- Ionel Talpazan in 2000, at work, Silver UFO, with his pet dove, Maria, on his shoulder. Photo: Daniel Wojcik
- Born: Ionel Pârvu August 16, 1955 Petrâchioaia, Romania
- Died: September 21, 2015 (aged 60) New York, NY
- Known for: UFO drawings and paintings
- Style: outsider art folk art
- Movement: Art brut

= Ionel Talpazan =

Romanian-American outsider artist (1955–2015)

Ionel Talpazan (born Ionel Pârvu; August 16, 1955 – September 21, 2015) was a Romanian self-taught outsider artist. He later moved to New York City where he became known in the late 1980s for his paintings of UFOs. He died in New York at the age of 60 on September 21, 2015.

Shortly before his death, he changed his name to Adrian da Vinci, and became a citizen of the United States. During his lifetime, Talpazan produced over 1000 works of art.

Talpazan became fascinated with UFOs when, as an 8 year old boy in Romania, he believed he had seen a UFO. Throughout his life he drew, painted and sculpted UFOs. After his work was discovered, it was exhibited at the American Visionary Art Museum, and at museums in London, Berlin, San Francisco, Madrid, and other countries.

==Early life==
Talpazan was born on August 16, 1955, in Petrăchioaia, Romania to an unmarried couple. He was a premature twin (the other twin did not survive). He was raised until the age of six by his paternal grandparents, who then put him up for adoption. He was beaten regularly by his foster parents. His first UFO sighting came one night in 1963, when he had run away from home to escape a beating. He claims that he observed "blue energy" in the form of an "enormous blue light overhead, and a glowing blue beam" which he later attributed to an unidentified flying object. While still in Romania, he began to create many drawings of UFOs obsessively.
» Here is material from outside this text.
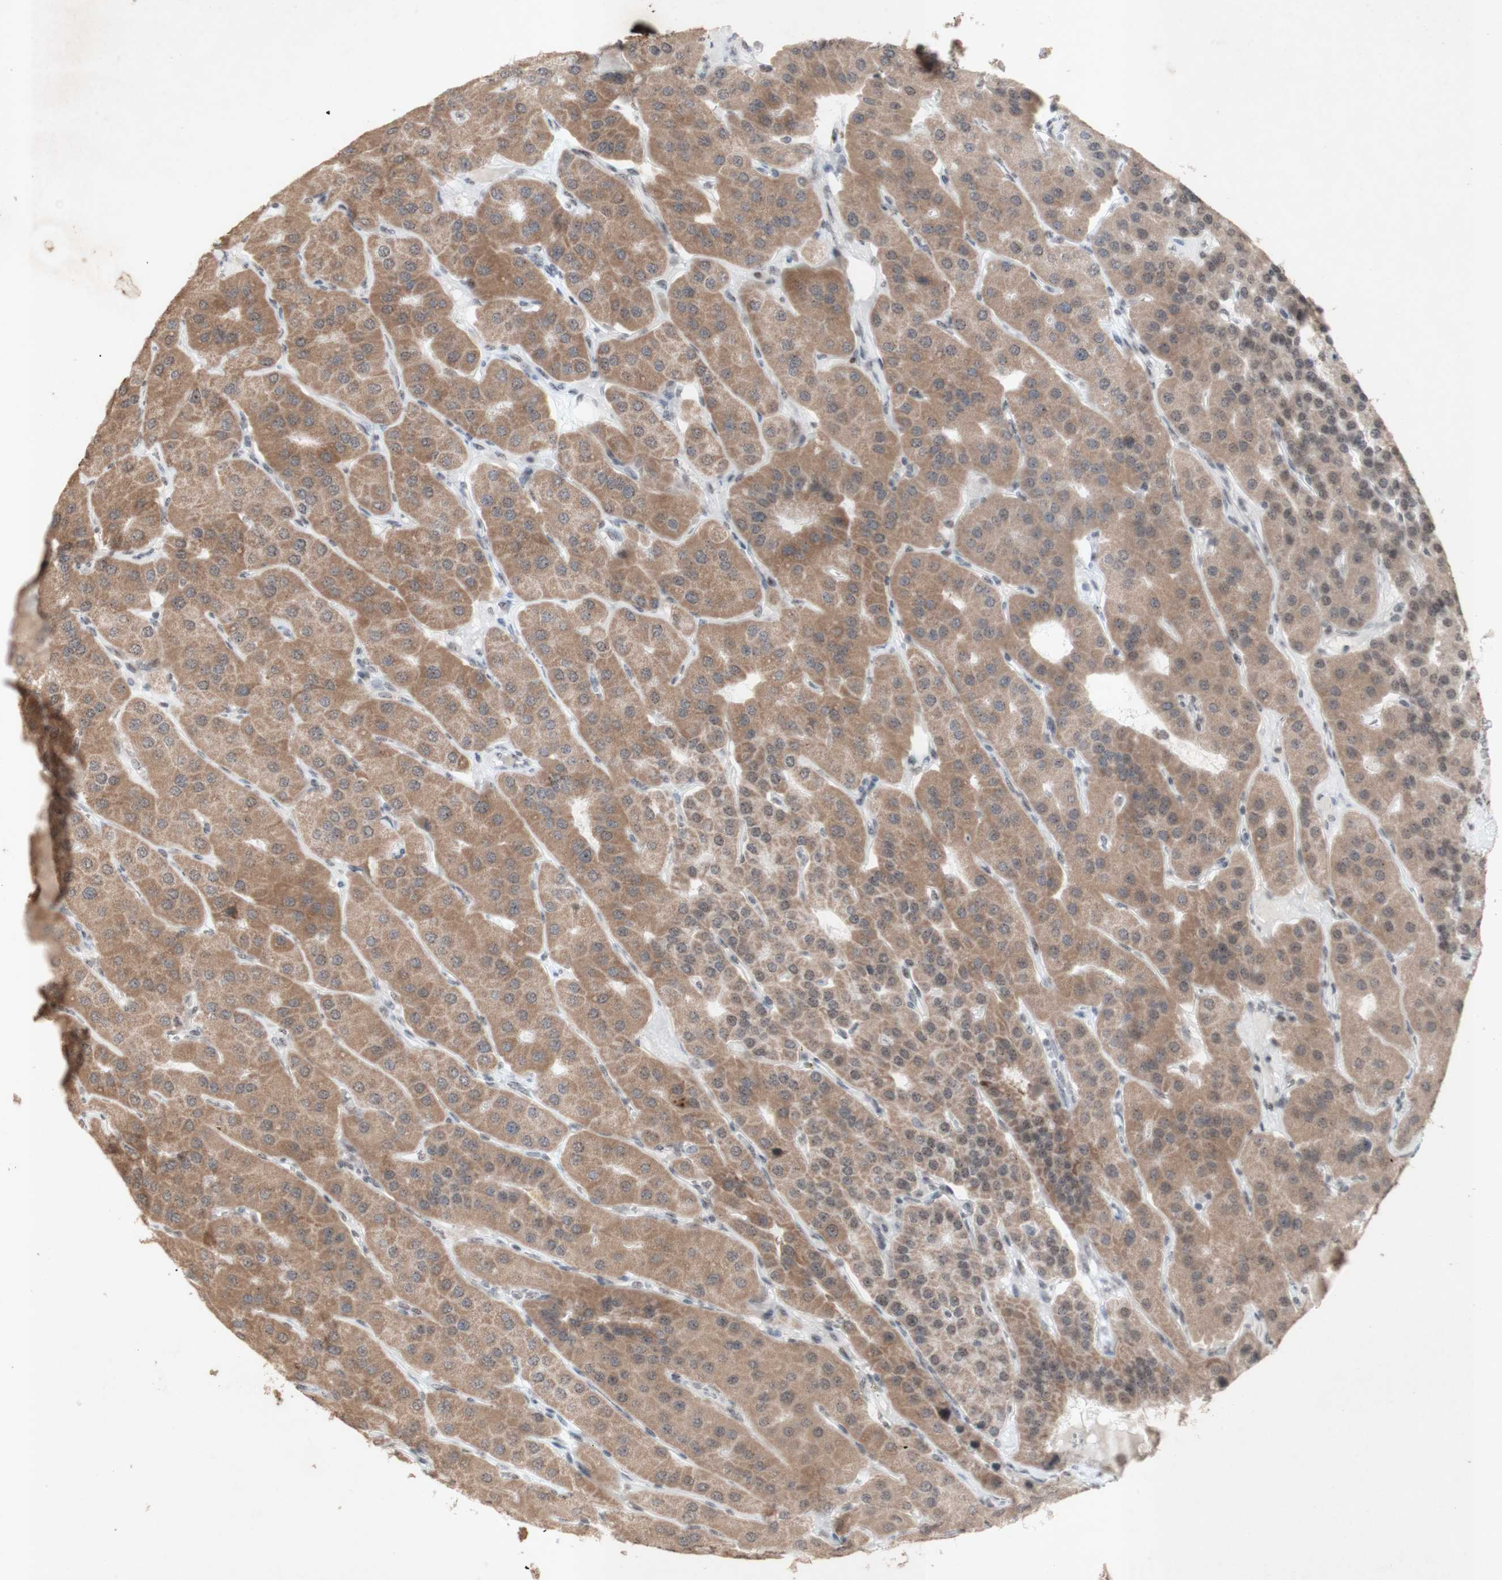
{"staining": {"intensity": "moderate", "quantity": ">75%", "location": "cytoplasmic/membranous"}, "tissue": "parathyroid gland", "cell_type": "Glandular cells", "image_type": "normal", "snomed": [{"axis": "morphology", "description": "Normal tissue, NOS"}, {"axis": "morphology", "description": "Adenoma, NOS"}, {"axis": "topography", "description": "Parathyroid gland"}], "caption": "High-power microscopy captured an IHC image of unremarkable parathyroid gland, revealing moderate cytoplasmic/membranous expression in approximately >75% of glandular cells.", "gene": "CENPB", "patient": {"sex": "female", "age": 86}}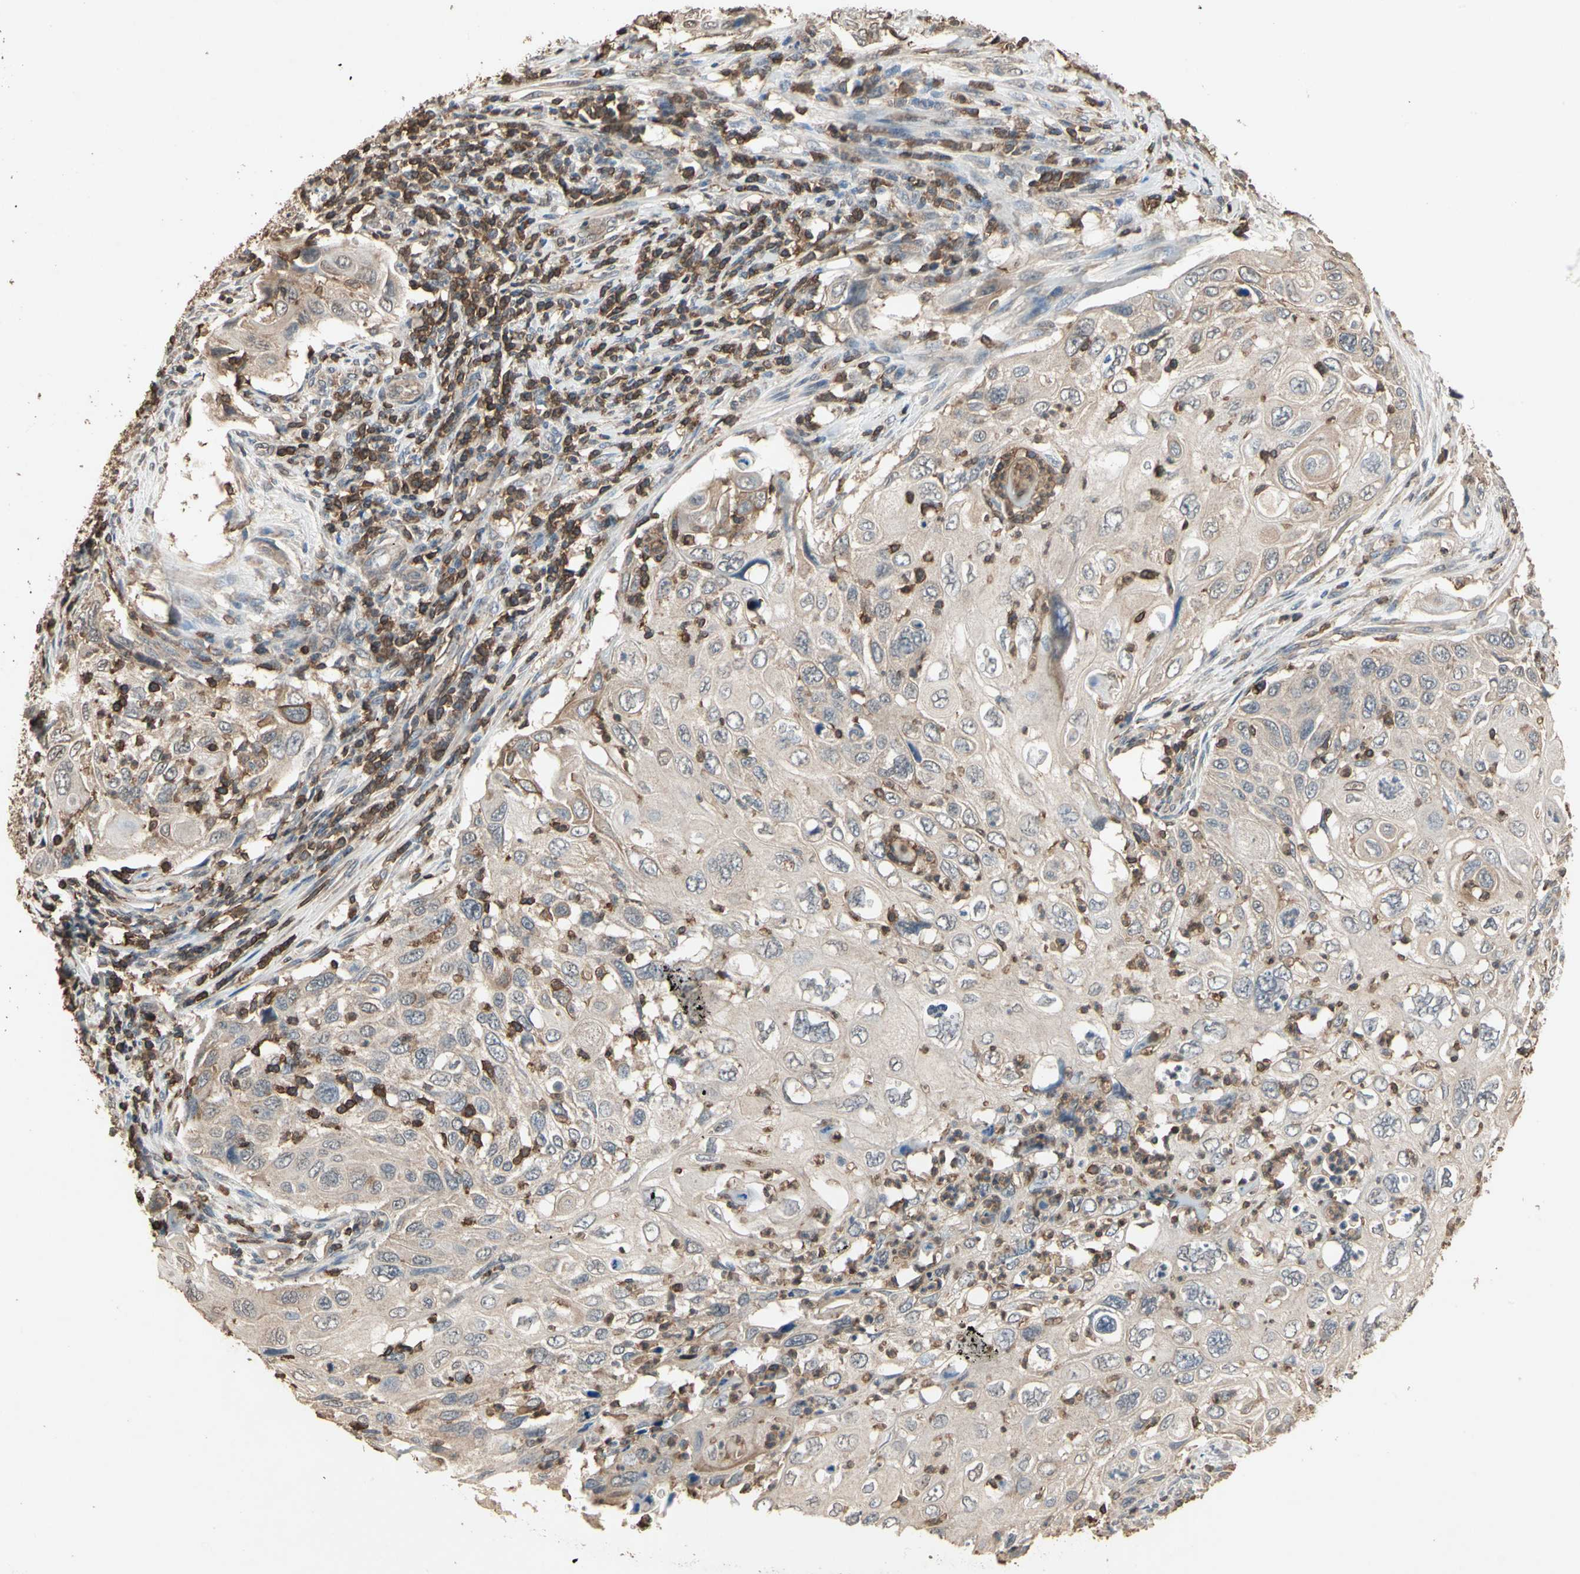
{"staining": {"intensity": "weak", "quantity": "25%-75%", "location": "cytoplasmic/membranous"}, "tissue": "cervical cancer", "cell_type": "Tumor cells", "image_type": "cancer", "snomed": [{"axis": "morphology", "description": "Squamous cell carcinoma, NOS"}, {"axis": "topography", "description": "Cervix"}], "caption": "Weak cytoplasmic/membranous protein expression is present in about 25%-75% of tumor cells in cervical squamous cell carcinoma.", "gene": "MAP3K10", "patient": {"sex": "female", "age": 70}}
In March 1987, he and a friend swam across the Danube river to Yugoslavia at night to escape communist Romania. There he was imprisoned, and held in a camp for refugees. Later, he was granted asylum as a political refugee, and he immigrated to New York City where he continued to make art and work as a manual laborer.

==Work==
Talpazan began to draw hundreds of representations of UFOs starting at age 12 that were inspired by his "blue light" experience when he was 8 years old. After he moved to New York City, he began selling his work on the street and was at times homeless. His "regular location" was on Prince Street in Soho. Beginning in the 1990s his work drew the attention of others, and was included in several exhibitions that received reviews in the New York Times and Artforum. Talpazan distrusted art gallerists and dealers, and retreated to a one-room apartment in Harlem, and continued to sell his work on the street. He said of his work "The artist is like an astronaut...With the mind, you can travel the entire universe" and that his art "shows spiritual technology, something beautiful and beyond human imagination".

==Collections==
His work is included in the permanent collections of the American Museum of Folk Art, the Smithsonian American Art Museum, the Art Brut Collection Bruno Decharme, the Minneapolis Institute of Art, the American Visionary Art Museum, among others.